**TASK DETAILS**
First find the line with "The purpose of" in the entries below, then set down exactly every line through the line with "representative | |", that line included.

**INFORMATION**
↓

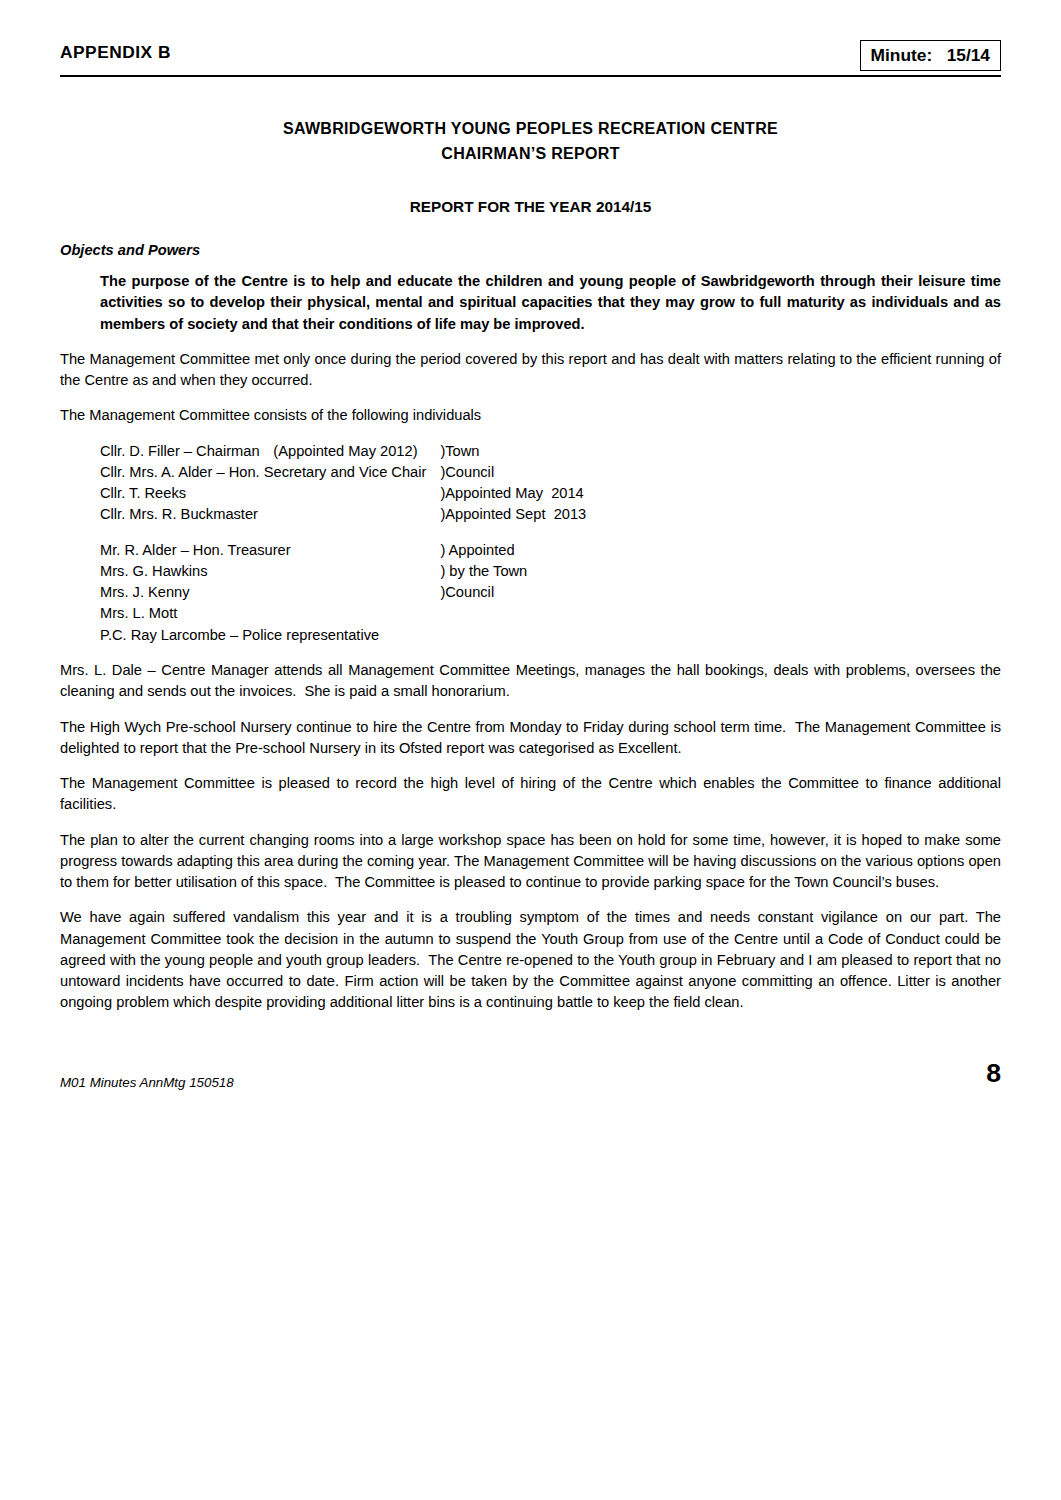APPENDIX B Minute: 15/14
SAWBRIDGEWORTH YOUNG PEOPLES RECREATION CENTRE
CHAIRMAN’S REPORT
REPORT FOR THE YEAR 2014/15
Objects and Powers
The purpose of the Centre is to help and educate the children and young people of Sawbridgeworth through their leisure time activities so to develop their physical, mental and spiritual capacities that they may grow to full maturity as individuals and as members of society and that their conditions of life may be improved.
The Management Committee met only once during the period covered by this report and has dealt with matters relating to the efficient running of the Centre as and when they occurred.
The Management Committee consists of the following individuals
| Cllr. D. Filler – Chairman | (Appointed May 2012) | )Town |
| Cllr. Mrs. A. Alder – Hon. Secretary and Vice Chair | )Council |
| Cllr. T. Reeks | )Appointed May 2014 |
| Cllr. Mrs. R. Buckmaster | )Appointed Sept 2013 |
| Mr. R. Alder – Hon. Treasurer | ) Appointed |
| Mrs. G. Hawkins | ) by the Town |
| Mrs. J. Kenny | )Council |
| Mrs. L. Mott | |
| P.C. Ray Larcombe – Police representative | |
Mrs. L. Dale – Centre Manager attends all Management Committee Meetings, manages the hall bookings, deals with problems, oversees the cleaning and sends out the invoices. She is paid a small honorarium.
The High Wych Pre-school Nursery continue to hire the Centre from Monday to Friday during school term time. The Management Committee is delighted to report that the Pre-school Nursery in its Ofsted report was categorised as Excellent.
The Management Committee is pleased to record the high level of hiring of the Centre which enables the Committee to finance additional facilities.
The plan to alter the current changing rooms into a large workshop space has been on hold for some time, however, it is hoped to make some progress towards adapting this area during the coming year. The Management Committee will be having discussions on the various options open to them for better utilisation of this space. The Committee is pleased to continue to provide parking space for the Town Council’s buses.
We have again suffered vandalism this year and it is a troubling symptom of the times and needs constant vigilance on our part. The Management Committee took the decision in the autumn to suspend the Youth Group from use of the Centre until a Code of Conduct could be agreed with the young people and youth group leaders. The Centre re-opened to the Youth group in February and I am pleased to report that no untoward incidents have occurred to date. Firm action will be taken by the Committee against anyone committing an offence. Litter is another ongoing problem which despite providing additional litter bins is a continuing battle to keep the field clean.
M01 Minutes AnnMtg 150518 8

↑

**REPLY**
The purpose of the Centre is to help and educate the children and young people of Sawbridgeworth through their leisure time activities so to develop their physical, mental and spiritual capacities that they may grow to full maturity as individuals and as members of society and that their conditions of life may be improved.
The Management Committee met only once during the period covered by this report and has dealt with matters relating to the efficient running of the Centre as and when they occurred.
The Management Committee consists of the following individuals
| Cllr. D. Filler – Chairman | (Appointed May 2012) | )Town |
| Cllr. Mrs. A. Alder – Hon. Secretary and Vice Chair | )Council |
| Cllr. T. Reeks | )Appointed May 2014 |
| Cllr. Mrs. R. Buckmaster | )Appointed Sept 2013 |
| Mr. R. Alder – Hon. Treasurer | ) Appointed |
| Mrs. G. Hawkins | ) by the Town |
| Mrs. J. Kenny | )Council |
| Mrs. L. Mott | |
| P.C. Ray Larcombe – Police representative | |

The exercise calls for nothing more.